O fenômeno do desaparecimento é complexo e tem muitas camadas. Apesar disso, os dados sobre o tema são insuficientes sobretudo porque não há um banco unificado capaz de precisar a dimensão da questão. A ausência de dados implica diretamente na qualidade e efetividade de políticas públicas, que muitas vezes existem mas são insuficientes e não abrangem famílias pobres e majoritariamente negras”, destaca a pesquisadora Paula Napolião.

Muitos são os motivos para uma pessoa desaparecer, como pontua a pesquisadora: “O desaparecimento é um fenômeno multicausal que engloba desde crimes como homicídio com ocultação de cadáver, rapto, sequestro e tráfico humano, casos de pessoas mortas enterradas como indigentes, até idosos com Alzheimer, portadores de doenças mentais, crianças que se perdem, adultos que saem de casa e não retornam e ainda adolescentes que fogem por conflitos domésticos. No estado do Rio, a pesquisa qualitativa mais recente que explora as motivações dos desaparecimentos – em todas as faixas etárias – é do Instituto de Segurança Pública de 2007 e enumera os seguintes motivos como principais: fuga, distúrbios mentais, causas violentas, motivações de lazer, abandono de lar, dentre outros“.
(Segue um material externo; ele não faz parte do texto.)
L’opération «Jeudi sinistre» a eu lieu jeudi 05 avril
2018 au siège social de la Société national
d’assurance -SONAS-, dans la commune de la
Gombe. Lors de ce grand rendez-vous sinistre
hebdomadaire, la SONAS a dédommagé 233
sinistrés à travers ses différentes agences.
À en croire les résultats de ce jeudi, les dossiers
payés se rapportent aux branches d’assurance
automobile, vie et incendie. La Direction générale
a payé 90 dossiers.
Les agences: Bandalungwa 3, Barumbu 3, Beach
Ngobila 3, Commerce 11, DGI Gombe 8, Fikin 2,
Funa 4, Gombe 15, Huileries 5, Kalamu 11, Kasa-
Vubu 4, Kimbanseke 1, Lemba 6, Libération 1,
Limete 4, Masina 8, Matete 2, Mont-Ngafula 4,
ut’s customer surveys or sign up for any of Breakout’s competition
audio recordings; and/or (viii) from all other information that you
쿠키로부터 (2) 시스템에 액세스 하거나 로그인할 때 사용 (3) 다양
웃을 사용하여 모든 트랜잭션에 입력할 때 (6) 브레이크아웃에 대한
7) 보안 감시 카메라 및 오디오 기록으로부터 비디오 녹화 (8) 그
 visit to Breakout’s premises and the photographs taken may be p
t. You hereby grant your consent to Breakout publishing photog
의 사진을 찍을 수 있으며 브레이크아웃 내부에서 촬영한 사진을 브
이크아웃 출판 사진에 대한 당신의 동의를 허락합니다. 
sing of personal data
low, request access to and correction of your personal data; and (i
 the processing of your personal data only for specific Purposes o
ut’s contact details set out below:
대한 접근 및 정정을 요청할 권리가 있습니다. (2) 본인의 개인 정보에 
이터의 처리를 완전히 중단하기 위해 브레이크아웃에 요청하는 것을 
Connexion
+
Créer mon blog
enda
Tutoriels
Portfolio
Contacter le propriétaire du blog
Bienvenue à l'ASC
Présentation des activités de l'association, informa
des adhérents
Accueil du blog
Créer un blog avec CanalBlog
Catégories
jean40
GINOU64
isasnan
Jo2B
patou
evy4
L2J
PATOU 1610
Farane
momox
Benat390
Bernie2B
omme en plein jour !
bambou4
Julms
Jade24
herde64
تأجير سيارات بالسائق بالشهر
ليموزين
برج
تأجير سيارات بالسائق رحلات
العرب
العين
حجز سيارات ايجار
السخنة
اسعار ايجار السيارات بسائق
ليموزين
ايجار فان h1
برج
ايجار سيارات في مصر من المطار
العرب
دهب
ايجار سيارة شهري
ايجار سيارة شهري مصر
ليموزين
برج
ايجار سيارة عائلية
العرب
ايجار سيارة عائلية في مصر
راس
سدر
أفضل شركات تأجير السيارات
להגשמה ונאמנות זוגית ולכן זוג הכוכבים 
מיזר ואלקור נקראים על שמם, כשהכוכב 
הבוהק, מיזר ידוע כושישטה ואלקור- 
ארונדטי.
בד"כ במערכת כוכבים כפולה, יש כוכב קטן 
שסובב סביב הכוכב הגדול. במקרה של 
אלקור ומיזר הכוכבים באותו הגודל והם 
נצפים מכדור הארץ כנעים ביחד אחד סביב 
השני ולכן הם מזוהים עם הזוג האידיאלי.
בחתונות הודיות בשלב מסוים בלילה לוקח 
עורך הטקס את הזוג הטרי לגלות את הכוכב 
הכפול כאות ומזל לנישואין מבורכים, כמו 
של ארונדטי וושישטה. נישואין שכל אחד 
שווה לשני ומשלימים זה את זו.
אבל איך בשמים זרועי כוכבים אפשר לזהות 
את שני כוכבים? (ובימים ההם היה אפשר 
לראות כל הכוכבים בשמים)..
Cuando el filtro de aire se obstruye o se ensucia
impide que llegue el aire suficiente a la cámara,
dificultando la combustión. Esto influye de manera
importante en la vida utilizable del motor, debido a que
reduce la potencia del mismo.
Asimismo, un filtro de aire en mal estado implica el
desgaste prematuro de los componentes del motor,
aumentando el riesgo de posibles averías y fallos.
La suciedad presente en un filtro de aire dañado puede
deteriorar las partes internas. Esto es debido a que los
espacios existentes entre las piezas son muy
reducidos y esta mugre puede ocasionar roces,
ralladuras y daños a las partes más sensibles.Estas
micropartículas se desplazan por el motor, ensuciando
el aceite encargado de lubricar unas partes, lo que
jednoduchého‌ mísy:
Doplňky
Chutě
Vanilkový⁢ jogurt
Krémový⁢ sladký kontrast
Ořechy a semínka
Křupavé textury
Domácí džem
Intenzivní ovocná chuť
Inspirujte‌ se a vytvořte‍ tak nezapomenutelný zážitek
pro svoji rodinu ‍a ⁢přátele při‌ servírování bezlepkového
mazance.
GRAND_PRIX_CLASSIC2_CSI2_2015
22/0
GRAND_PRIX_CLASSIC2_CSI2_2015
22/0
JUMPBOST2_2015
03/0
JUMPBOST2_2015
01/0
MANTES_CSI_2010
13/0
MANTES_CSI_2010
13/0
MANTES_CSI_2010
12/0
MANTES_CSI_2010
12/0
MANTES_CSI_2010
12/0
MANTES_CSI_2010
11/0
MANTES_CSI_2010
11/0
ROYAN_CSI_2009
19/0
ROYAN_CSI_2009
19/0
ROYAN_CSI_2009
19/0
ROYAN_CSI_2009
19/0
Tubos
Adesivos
Diante de tal situação, organizações da sociedade civil se mobilizam para tentar encontrar soluções: “A ONG existe desde 2019. Usamos as redes sociais, temos páginas no Facebook, Twitter, Instagram. Contamos com o apoio tbm das nossas mãezinha Virtuosas que voluntariamente ajudam nas divulgações. Temos nossos movimentos todo mês nas escadarias da Câmara dos Vereadores, na Cinelândia. Toda segunda e quinta feira de cada mês. Temos um cadastro das mães atendidas, já que o objetivo é ajudar as famílias de pessoas desaparecidas. Temos atendimento psicológico online, uma médica que atende tbm online, assistente social, todos voluntários. Na próxima semana teremos um espaço ( sala) no centro da cidade. Vamos inaugurar com uma roda de conversa. Será no primeiro sábado de cada mês. Para sobreviver, temos um bazar onde ganhamos doações. Todo tipo de doações, onde o dinheiro arrecadado é para fazer camisetas, faixas, banners, ajuda de passagens, lanches etc. Vejo a necessidade de cada família para receber cesta básica, remédios e o que conseguimos através de doações”, disse Luciene Pimenta, da ONG Mães Virtuosas.